GERMAN motor company profits soared in the first quarter of 2011 as the giant Chinese market’s love affair with Volkswagens, Audis and Mercedes-Benzes reached new heights.
Volkswagen Group, whose first quarter car sales in China leaped 20 per cent year on year, reported a Q1 net profit of €1.71 billion ($A2.3b) – an increase of 260 per cent on last year’s €473 million ($A639m) quarterly after-tax profit.
Daimler AG’s net profit almost doubled, to €1.18b ($A1.59b), as Chinese sales of its Mercedes-Benz vehicles rose 82 per cent to 48,861 units in the first three months of the year.
Both companies have reconfirmed their positive outlooks for 2011, with continued sales gains predicted as the world emerges from the worst of the global financial crisis.
VW chairman Martin Winterkorn said the company was continuing to power ahead.
“Volkswagen shifted into the fast lane in 2010 and that’s exactly where we intend to stay this year,” he said.
With expected sales of about eight million vehicles in 2011, the Wolfsburg-based conglomerate might take advantage of Toyota’s earthquake-hit production woes this year to slip into second place on the global rankings behind likely new leader General Motors.
VW Group sold 1.97 million vehicles globally in the first quarter (up 14 per cent), with more than a quarter of them – 548,400 units – going to customers in China.

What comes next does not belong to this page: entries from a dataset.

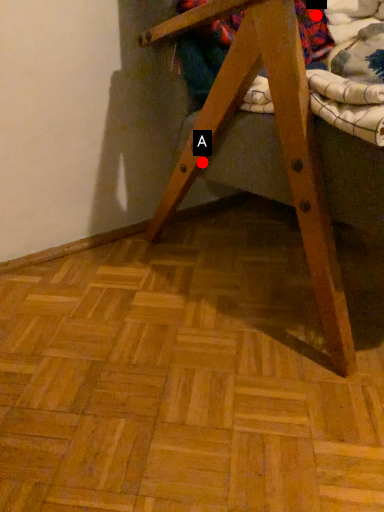
Question: Two points are circled on the image, labeled by A and B beside each circle. Which of the following is the closest to the observer?

Choices:
 (A) A is closer
 (B) B is closer

Answer: (A)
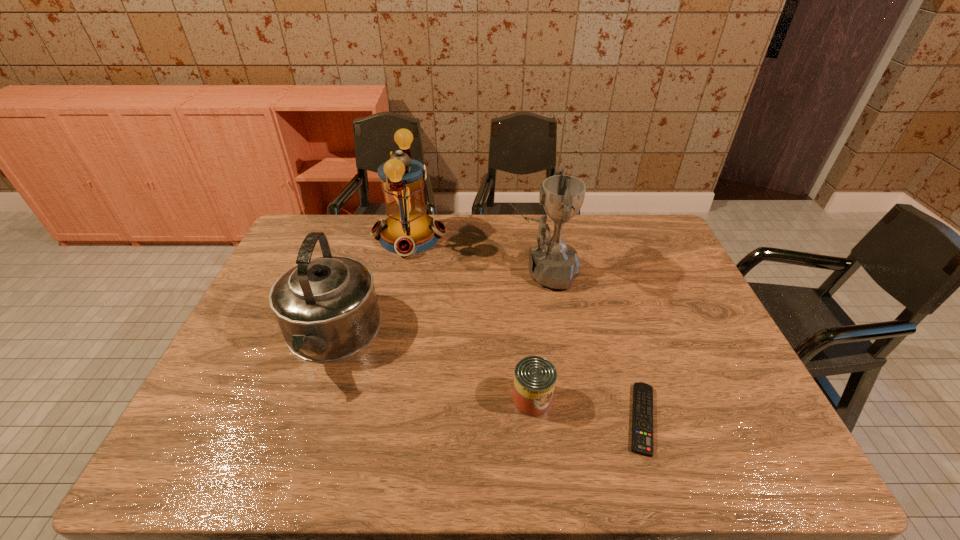
The height and width of the screenshot is (540, 960). Find the location of `vacant point that satisfies the following two spatial constraints: 1. on the side with emblem of the award; 2. with the spout at the front of the third tallest object`. vacant point that satisfies the following two spatial constraints: 1. on the side with emblem of the award; 2. with the spout at the front of the third tallest object is located at coordinates (553, 337).

I want to click on vacant space that satisfies the following two spatial constraints: 1. on the front-facing side of the remote control; 2. on the left side of the lantern, so click(372, 418).

At what (x,y) coordinates should I click in order to perform the action: click on vacant area that satisfies the following two spatial constraints: 1. on the side with emblem of the award; 2. with the spout at the front of the kettle. Please return your answer as a coordinate pair (x, y). The image size is (960, 540). Looking at the image, I should click on [x=553, y=337].

Locate an element on the screen. The height and width of the screenshot is (540, 960). free space in the image that satisfies the following two spatial constraints: 1. on the front-facing side of the lantern; 2. on the right side of the can is located at coordinates click(376, 399).

Where is `free location that satisfies the following two spatial constraints: 1. on the front-facing side of the shortest object; 2. on the left side of the lantern`? The image size is (960, 540). free location that satisfies the following two spatial constraints: 1. on the front-facing side of the shortest object; 2. on the left side of the lantern is located at coordinates (372, 418).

From top: VW chairman Martin Winterkorn with the XL1 concept, Daimler AG chairman Dieter Zetsche, Renault chairman and CEO Carlos Ghosn.
Sales of Volkswagen-branded cars in the world’s biggest market were up 18.4 per cent to 429,515, while sales in China of VW’s premium brand, Audi, rose 24.6 per cent to 64,122.
VW Group’s sales revenues jumped 30 per cent compared with the first quarter of 2010, to €37.5 billion ($A50.7b).
Driven by increased demand for Polo, Tiguan, Jetta and Passat, the Volkswagen brand contributed €1.1b ($A1.5b) to the group’s operating profit, with Audi matching that figure, thanks mainly to increased demand for the Q5 and Q7 SUVs.
VW’s Czech brand, Skoda, continued to forge ahead with a €187 million ($A253m) profit on 181,000 sales.
The group’s Spanish operation, Seat, again ran at a loss, recording a €12 million ($A16.2m) operating deficit in the first quarter, but that was a marked improvement on the €110m ($A149m) loss in the first quarter of last year.
Porsche’s quarterly operating profit more than doubled to €496 million ($A670m), with sales revenue gaining 10 per cent to €2.28 billion ($A3.08b), mainly on the back of hot sales of the Cayenne SUV.
Daimler AG – maker of Mercedes-Benz and Smart vehicles – reported a 17 per cent lift in Q1 sales revenue compared with the same period last year, with a 15 per cent gain in vehicle sales, to 461,700 units.
The company said it is on target this year to sell “significantly more” vehicles than the 1.9 million units it dispatched in 2010, with Mercedes-Benz cars on track for a record 1.2 million vehicle sales in 2011.
The company said the new-generation C-class range and SLK roadster had been driving sales since late March, and this would be supported by the launch of a new C-class coupe in June, a new-model M-class in September and the roadster version of the SLS AMG in the fourth quarter.
Daimler AG chairman Dieter Zetsche described the company’s financial performance in the first quarter as excellent, adding that it put Daimler ahead of its planning.
“We are on the right track,” he said. “We want to delight our customers with fascinating products and strong brands, and we intend to continue our profitable growth.”Across the border in France, Renault Group reported a 15 per cent jump in first-quarter revenue, to €1.04 billion ($A1.4b), thanks to record Q1 vehicles sales of 692,607 units – up 5.8 per cent of the same period of 2010.
Although European sales fell 3.7 per cent due to what Renault described as supply constraints, sales outside Europe accelerated 26.6 per cent to 259,308 units, more than making up the shortfall.
In its ‘Eurasia’ region, which includes Russia, Renault sales grew 88 per cent, while in the Americas, where Brazil is now Renault’s third-biggest market, sales soared 35.3 per cent.
Renault chairman and CEO Carlos Ghosn warned that further supply constraints might be experienced this year as the effects of the Japanese earthquake and tsunami continue to be felt.
However, he said the company was in a position to absorb the forecast impact of these constraints and was expecting to deliver both higher sales volumes and revenues in 2011.